The long-term influence of the Eureka research on the aims, reflect each of the elements that Eureka had identified as the critical projected components of successful attitude change and social integration. Whether together they will actually achieve those goals remains to be seen. As without an evidence base to do other than document activities, rather than track social change, the outcomes of Diversity and Social Cohesion may not be any more attributable to the program interventions than the last decade proved with previous attempts.

The Eureka research does raise some valuable questions about the characteristics of an anti-racism campaign and the multiple faces it will need to present to the many constituencies it will need to win over. The hard kernel of emotion about race relations remains locked into a "desire for harmony," complemented by a denial of personal responsibility for racism, and an edge of inter-communal intolerance and distrust.

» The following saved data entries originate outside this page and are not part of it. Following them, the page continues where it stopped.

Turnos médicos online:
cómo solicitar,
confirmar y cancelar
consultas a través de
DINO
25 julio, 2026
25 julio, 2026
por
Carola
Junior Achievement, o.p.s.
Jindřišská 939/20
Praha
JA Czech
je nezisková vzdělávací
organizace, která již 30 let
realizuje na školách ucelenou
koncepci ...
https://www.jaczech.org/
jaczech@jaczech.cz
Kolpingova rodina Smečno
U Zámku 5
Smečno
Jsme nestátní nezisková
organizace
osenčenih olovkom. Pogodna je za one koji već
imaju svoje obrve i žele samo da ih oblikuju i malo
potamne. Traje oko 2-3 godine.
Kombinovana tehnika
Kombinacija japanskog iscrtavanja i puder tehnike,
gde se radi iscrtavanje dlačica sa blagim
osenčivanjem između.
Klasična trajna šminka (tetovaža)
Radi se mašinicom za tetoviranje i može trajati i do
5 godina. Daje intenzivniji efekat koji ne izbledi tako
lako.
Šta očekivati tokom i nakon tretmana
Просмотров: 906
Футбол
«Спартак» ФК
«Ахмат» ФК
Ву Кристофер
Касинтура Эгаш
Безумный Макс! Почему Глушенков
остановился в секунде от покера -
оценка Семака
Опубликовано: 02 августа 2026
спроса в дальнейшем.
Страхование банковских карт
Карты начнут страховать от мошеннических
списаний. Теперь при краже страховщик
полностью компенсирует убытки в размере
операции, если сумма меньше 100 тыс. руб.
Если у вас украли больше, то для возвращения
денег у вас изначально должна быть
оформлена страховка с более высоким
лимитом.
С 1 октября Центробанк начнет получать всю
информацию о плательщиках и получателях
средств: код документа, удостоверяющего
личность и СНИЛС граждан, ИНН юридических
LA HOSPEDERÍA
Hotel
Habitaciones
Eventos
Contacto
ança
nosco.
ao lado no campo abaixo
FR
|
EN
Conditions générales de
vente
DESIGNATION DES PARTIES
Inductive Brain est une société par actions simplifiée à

Over a decade later the issues are far from resolved. The new SBS2/Web Forum CQ(Cultural Intelligence) launching on December 22, 2011 brings together media, academic, political, activist, and community representatives to explore the role of the media in the debates on asylum seekers, immigration and multiculturalism. While the group was vehemently divided over whether the media advanced a racist agenda or merely reported the reality of society, one thing was unanimous: The media as contributors to cultural intelligence do play critical roles in communicating facts and opinions, interpretations and information to the Australian people in all their diversity.

The central challenge for the new round of anti-racism rhetoric will be how it engages with the culture that gave us Tampa and still produces rather too much inter-group hostility, and has yet to deliver "equitable social justice" for all - a goal of another former multicultural policy long lost to the ravages of time and harmony.